Handelsabkommen CETA wird vorläufig angewendet – EU
Seit dem 21. September 2017 wird das umfassende Handelsabkommen zwischen der EU und Kanada (CETA) vorläufig angewendet (s. Pressemitteilung). Dies gilt für die Bereiche, die in die ausschließliche Zuständigkeit der EU fallen, wie z.B. Zollangelegenheiten (s. hierzu EiÜ 7/17). Damit CETA vollständig und endgültig in Kraft treten kann, muss es noch von allen EU-Mitgliedstaaten ratifiziert werden. Den aktuellen Stand der Ratifizierung finden Sie hier.
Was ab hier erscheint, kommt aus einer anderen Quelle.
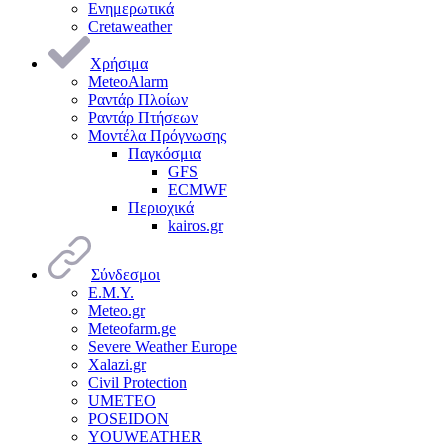
Ενημερωτικά
Cretaweather
Χρήσιμα
MeteoAlarm
Ραντάρ Πλοίων
Ραντάρ Πτήσεων
Μοντέλα Πρόγνωσης
Παγκόσμια
GFS
ECMWF
Περιοχικά
kairos.gr
Σύνδεσμοι
Ε.Μ.Υ.
Meteo.gr
Meteofarm.ge
Severe Weather Europe
Xalazi.gr
Civil Protection
UMETEO
POSEIDON
YOUWEATHER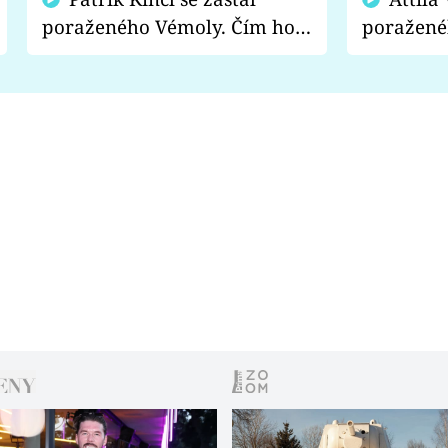
poraženého Vémoly. Čím ho
poražené
fanoušci naštvali?
chce radě
s vítězem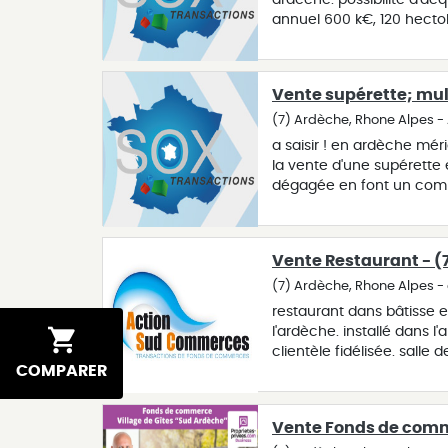
ardèche. possibilité d'acq
annuel 600 k€, 120 hectol
confidentialité, cette aff
(07230)
Vente supérette; mul
(7) Ardèche, Rhone Alpes -
a saisir ! en ardèche mé
la vente d'une supérette 
dégagée en font un comm
salariés, cette entreprise 
surface n'est pas exploit
service tel qu'un termina
Vente Restaurant - (
incluant le salaire du 
et nous vous proposons de
(7) Ardèche, Rhone Alpes - 
nos différentes affaires.
restaurant dans bâtisse e
l'ardèche. installé dans 
clientèle fidélisée. sall
COMPARER
également. cadre magnifi
absolument !
Vente Fonds de comme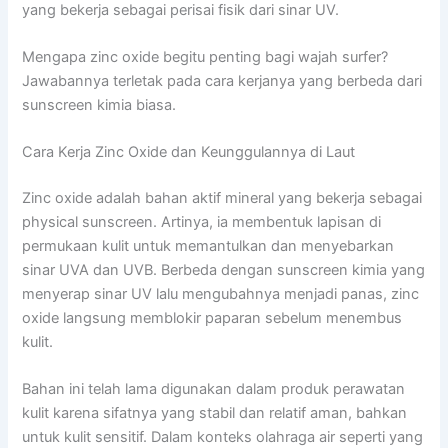
yang bekerja sebagai perisai fisik dari sinar UV.
Mengapa zinc oxide begitu penting bagi wajah surfer?
Jawabannya terletak pada cara kerjanya yang berbeda dari
sunscreen kimia biasa.
Cara Kerja Zinc Oxide dan Keunggulannya di Laut
Zinc oxide adalah bahan aktif mineral yang bekerja sebagai
physical sunscreen. Artinya, ia membentuk lapisan di
permukaan kulit untuk memantulkan dan menyebarkan
sinar UVA dan UVB. Berbeda dengan sunscreen kimia yang
menyerap sinar UV lalu mengubahnya menjadi panas, zinc
oxide langsung memblokir paparan sebelum menembus
kulit.
Bahan ini telah lama digunakan dalam produk perawatan
kulit karena sifatnya yang stabil dan relatif aman, bahkan
untuk kulit sensitif. Dalam konteks olahraga air seperti yang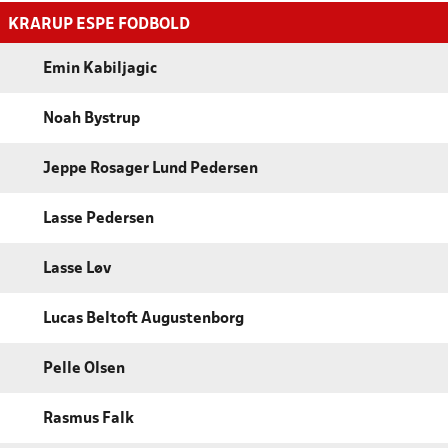
KRARUP ESPE FODBOLD
Emin Kabiljagic
Noah Bystrup
Jeppe Rosager Lund Pedersen
Lasse Pedersen
Lasse Løv
Lucas Beltoft Augustenborg
Pelle Olsen
Rasmus Falk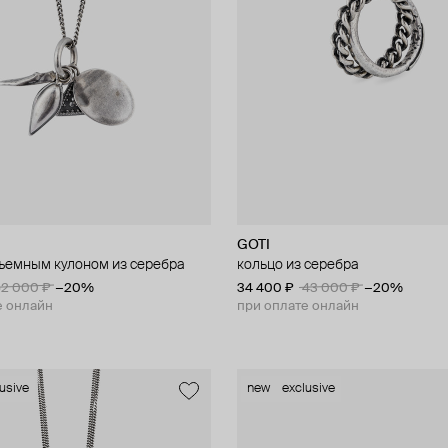
GOTI
съемным кулоном из серебра
кольцо из серебра
2 000 ₽
−20%
34 400 ₽
43 000 ₽
−20%
е онлайн
при оплате онлайн
usive
new
exclusive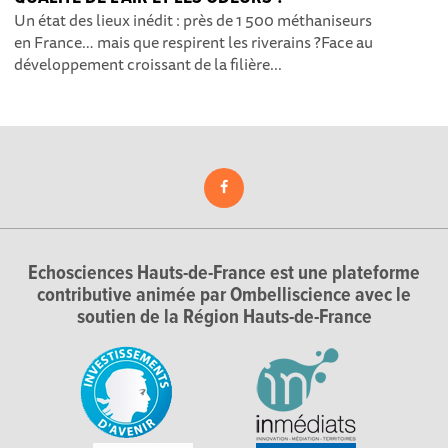
Un état des lieux inédit : près de 1 500 méthaniseurs
en France… mais que respirent les riverains ?Face au
développement croissant de la filière...
Echosciences Hauts-de-France est une plateforme
contributive animée par Ombelliscience avec le
soutien de la Région Hauts-de-France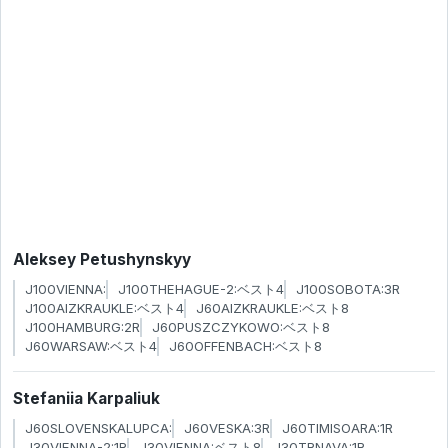
Aleksey Petushynskyy
J100VIENNA:
J100THEHAGUE-2:ベスト4
J100SOBOTA:3R
J100AIZKRAUKLE:ベスト4
J60AIZKRAUKLE:ベスト8
J100HAMBURG:2R
J60PUSZCZYKOWO:ベスト8
J60WARSAW:ベスト4
J60OFFENBACH:ベスト8
Stefaniia Karpaliuk
J60SLOVENSKALUPCA:
J60VESKA:3R
J60TIMISOARA:1R
J30VIENNA-2:1R
J30VIENNA:ベスト8
J30TRNAVA:1R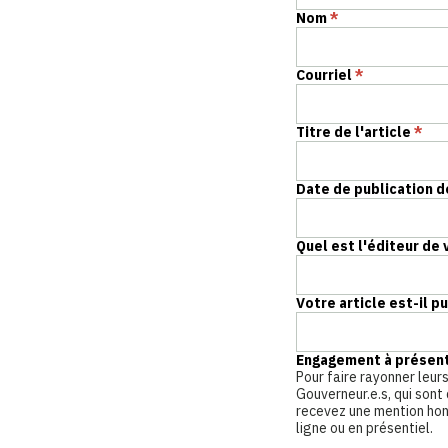
Nom
*
Courriel
*
Titre de l'article
*
Date de publication d
Quel est l'éditeur de 
Votre article est-il p
Engagement à présent
Pour faire rayonner leurs
Gouverneur.e.s, qui sont 
recevez une mention hono
ligne ou en présentiel.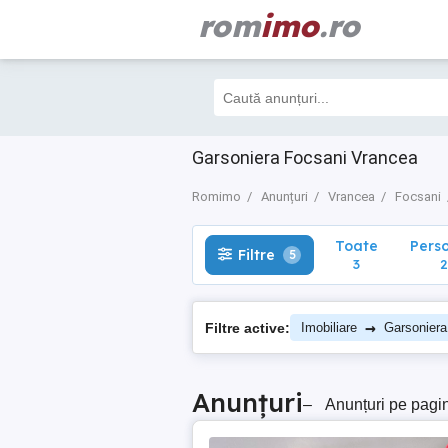
rom
imo
.ro
Toate
Perso
Filtre
5
3
2
Garsoniera Focsani Vrancea
Romimo
Anunțuri
Vrancea
Focsani
Toate
Pers
Filtre
5
3
2
→
Filtre active:
Imobiliare
Garsoniera
Anunțuri
–
Anunțuri pe pagi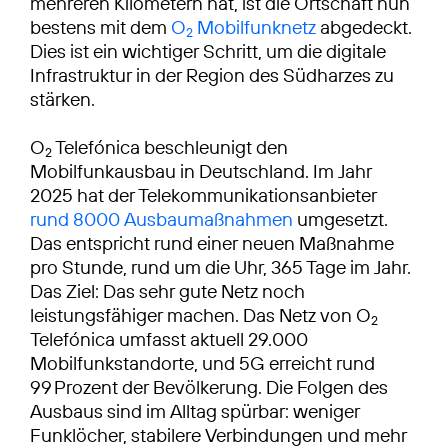
mehreren Kilometern hat, ist die Ortschaft nun
bestens mit dem
O
Mobilfunknetz
abgedeckt.
2
Dies ist ein wichtiger Schritt, um die digitale
Infrastruktur in der Region des Südharzes zu
stärken.
O
Telefónica beschleunigt den
2
Mobilfunkausbau in Deutschland. Im Jahr
2025 hat der Telekommunikationsanbieter
rund 8000 Ausbaumaßnahmen
umgesetzt.
Das entspricht rund einer neuen Maßnahme
pro Stunde, rund um die Uhr, 365 Tage im Jahr.
Das Ziel: Das sehr gute Netz noch
leistungsfähiger machen. Das Netz von O
2
Telefónica umfasst aktuell 29.000
Mobilfunkstandorte, und 5G erreicht rund
99 Prozent der Bevölkerung. Die Folgen des
Ausbaus sind im Alltag spürbar: weniger
Funklöcher, stabilere Verbindungen und mehr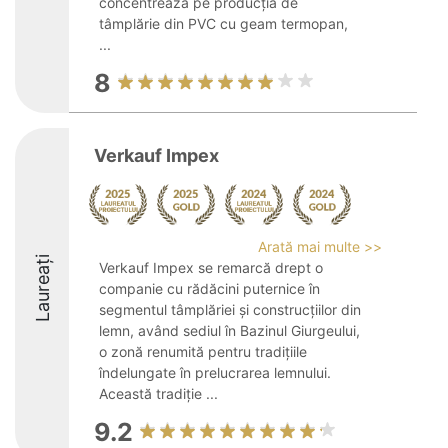
concentrează pe producția de
tâmplărie din PVC cu geam termopan,
...
8
Verkauf Impex
Arată mai multe >>
Laureați
Verkauf Impex se remarcă drept o
companie cu rădăcini puternice în
segmentul tâmplăriei și construcțiilor din
lemn, având sediul în Bazinul Giurgeului,
o zonă renumită pentru tradițiile
îndelungate în prelucrarea lemnului.
Această tradiție ...
9.2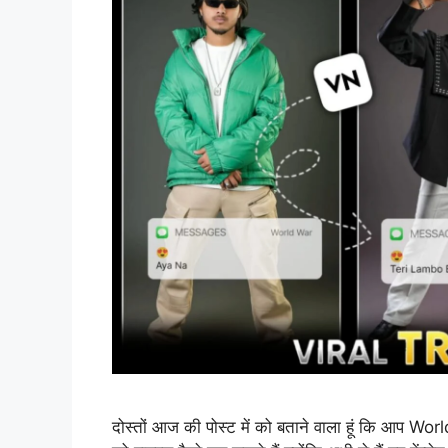
दोस्तों आज की पोस्ट में को बताने वाला हूं कि आ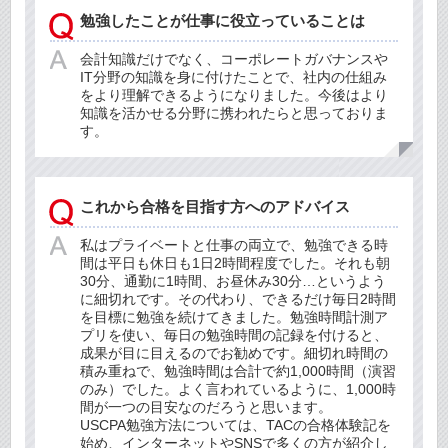
勉強したことが仕事に役立っていることは
会計知識だけでなく、コーポレートガバナンスや
IT分野の知識を身に付けたことで、社内の仕組み
をより理解できるようになりました。今後はより
知識を活かせる分野に携われたらと思っておりま
す。
これから合格を目指す方へのアドバイス
私はプライベートと仕事の両立で、勉強できる時
間は平日も休日も1日2時間程度でした。それも朝
30分、通勤に1時間、お昼休み30分…というよう
に細切れです。その代わり、できるだけ毎日2時間
を目標に勉強を続けてきました。勉強時間計測ア
プリを使い、毎日の勉強時間の記録を付けると、
成果が目に目えるのでお勧めです。細切れ時間の
積み重ねで、勉強時間は合計で約1,000時間（演習
のみ）でした。よく言われているように、1,000時
間が一つの目安なのだろうと思います。
USCPA勉強方法については、TACの合格体験記を
始め、インターネットやSNSで多くの方が紹介し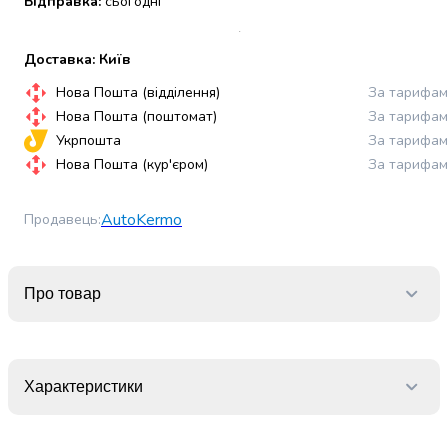
Відправка:
сьогодні
набори
алкоголю
Доставка: Київ
Продукти
і
Нова Пошта (відділення)
За тарифам
напої
Нова Пошта (поштомат)
За тарифам
Бакалія
Укрпошта
За тарифам
Олія
Нова Пошта (кур'єром)
За тарифам
Макаронні
вироби
Сухі
AutoKermo
Продавець
:
сніданки
Їжа
швидкого
Про товар
приготування
Спеції
та
приправи
Характеристики
Цукор
Все
для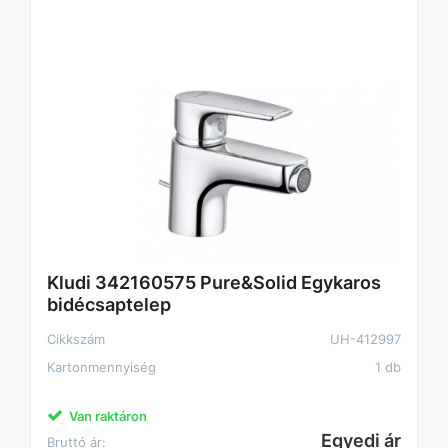
Kludi 342160575 Pure&Solid Egykaros
bidécsaptelep
Cikkszám
UH-412997
Kartonmennyiség
1 db
Van raktáron
Egyedi ár
Bruttó ár: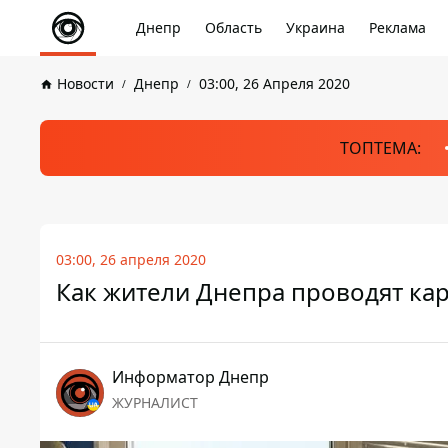
Днепр
Область
Украина
Реклама
Новости
Днепр
03:00, 26 Апреля 2020
ТОПТЕМА:
03:00, 26 апреля 2020
Как жители Днепра проводят кар
Информатор Днепр
ЖУРНАЛИСТ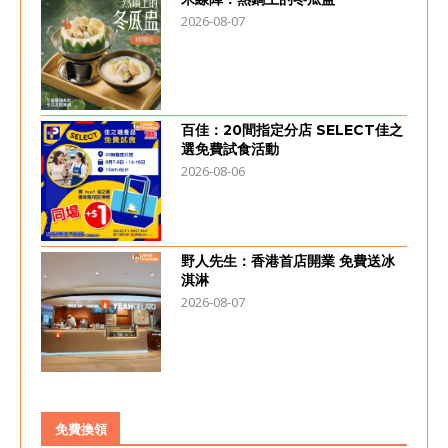
2026-08-07
百佳：20間指定分店 SELECT佳之
選免費試食活動
2026-08-06
野人先生：香港首店開業 免費送冰
淇淋
2026-08-07
免費換領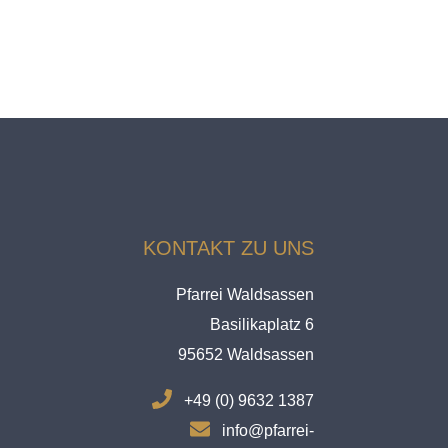
KONTAKT ZU UNS
Pfarrei Waldsassen
Basilikaplatz 6
95652 Waldsassen
.
+49 (0) 9632 1387
.
info@pfarrei-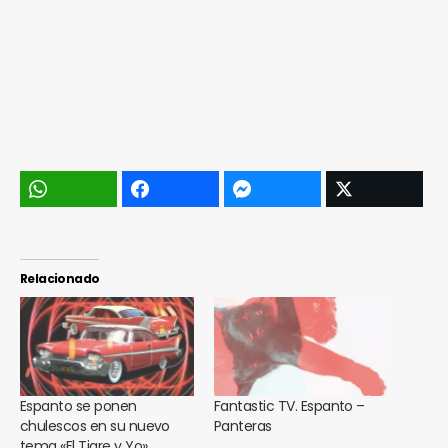
Relacionado
Espanto se ponen
Fantastic TV. Espanto –
chulescos en su nuevo
Panteras
tema «El Tigre y Yo»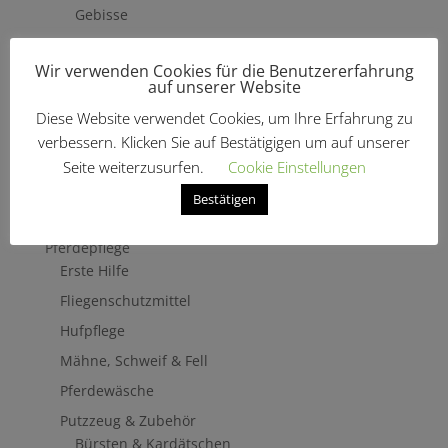
Gebisse
Hilfszügel
Wir verwenden Cookies für die Benutzererfahrung
Trensenzäume
auf unserer Website
Vorderzeug
Diese Website verwendet Cookies, um Ihre Erfahrung zu
Zaumbaukasten
verbessern. Klicken Sie auf Bestätigigen um auf unserer
Stirnriemen
Seite weiterzusurfen.
Cookie Einstellungen
Zügel
Bestätigen
Turnierzubehör
Pferdepflege
Erste Hilfe
Fliegenschutzmittel
Hufpflege
Mähne, Schweif & Fell
Pferdewäsche
Putzzeug & Zubehör
Bürsten & Kardätschen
Die Ratifizierung in Deutschland steht noch aus.
IN EIGENER SACHE – DAV
Zum Ende des Monats September verlässt die stellvertretende Büroleitung, Dorothee Wildt, nach über vier Jahren das Brüsseler Büro des DAV. Als Referentin für EU-Angelegenheiten lag die Schriftleitung der EiÜ bei Frau Wildt. Wir danken Frau Wildt herzlich für die sehr gute Zusammenarbeit und wünschen ihr für ihre neue berufliche Herausforderung alles Gute.